Looking way younger than his 34 years, Konda Srinivas Rao is the epitome of a self-taught artist. Hailing from Pedapudi in East Godavari district, he moved to Hyderabad in search of a livelihood. Working as a set assistant at Ramoji Film City initially, he did odd jobs and painted reproductions on order. Back in his village during his teen years, he worked as a daily wage person wherever he could find work. Unfortunately, one of those odd jobs – driving an auto – seem to be stuck to him and he doesn’t like that he is referred to as an auto driver turned artist. He says, “I drove one very briefly in my village when I was a teenager – I had to work for my family.
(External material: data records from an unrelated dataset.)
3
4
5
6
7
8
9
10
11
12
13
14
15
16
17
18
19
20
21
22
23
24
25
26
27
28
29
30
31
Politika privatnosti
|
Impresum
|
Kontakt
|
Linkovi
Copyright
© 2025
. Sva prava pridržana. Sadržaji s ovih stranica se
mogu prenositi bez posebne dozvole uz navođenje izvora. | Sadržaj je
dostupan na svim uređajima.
The media only seems to pick on that and hypes it up while I did several other things too,” he says sitting in his tiny studio in Secunderabad.
He learnt art briefly in Hyderabad but just by looking at the works of various artists like Van Gogh, Picasso, Monet and M F Husain, he continued painting. He says, “I like the work of these artists… just by observing their art I learnt so much about painting and developing my own style.” While most of his current works are cityscapes, his personal preference is abstracts. “I like painting abstracts and after I studied a little art and the work of these masters I learnt the importance of expressing my deepest feelings and thoughts through my art.”
Using the impasto technique, his paintings range from abstracts to rural landscapes and city scapes. His current exhibition titled Auto, Chalte kya? – a typical Hyderabadi expression being held at the Daira Art Gallery showcases his impressions of Hyderabad. He says, “When I first came here, I used to be overwhelmed and scared seeing all the traffic and the crowds. I got used to it afterwards. This exhibition has captured some of those impressions.”
The works are mostly in dark colours, evening snapshots of a crowded city, the auto – empty in the few paintings it is present in – kind of merges into the city’s background. Familiar landmarks like the Punjagutta floyover full of traffic are part of his themes. What signifies his work is a criss cross of lines across the paintings at times almost merging with the street lights. These he says stand for the cable wires and the electric poles that are ubiquitous all over the city. What is usually an eyesore in reality takes on a certain dignity in his work and the lines almost serve as a division of the picture in some of the frames.
The exhibition is on till the 20th of February at the Daira Centre for Arts and Culture, 100 A, Banjara Petals, Road No. 5, Banjara Hill, Hyderabad 34.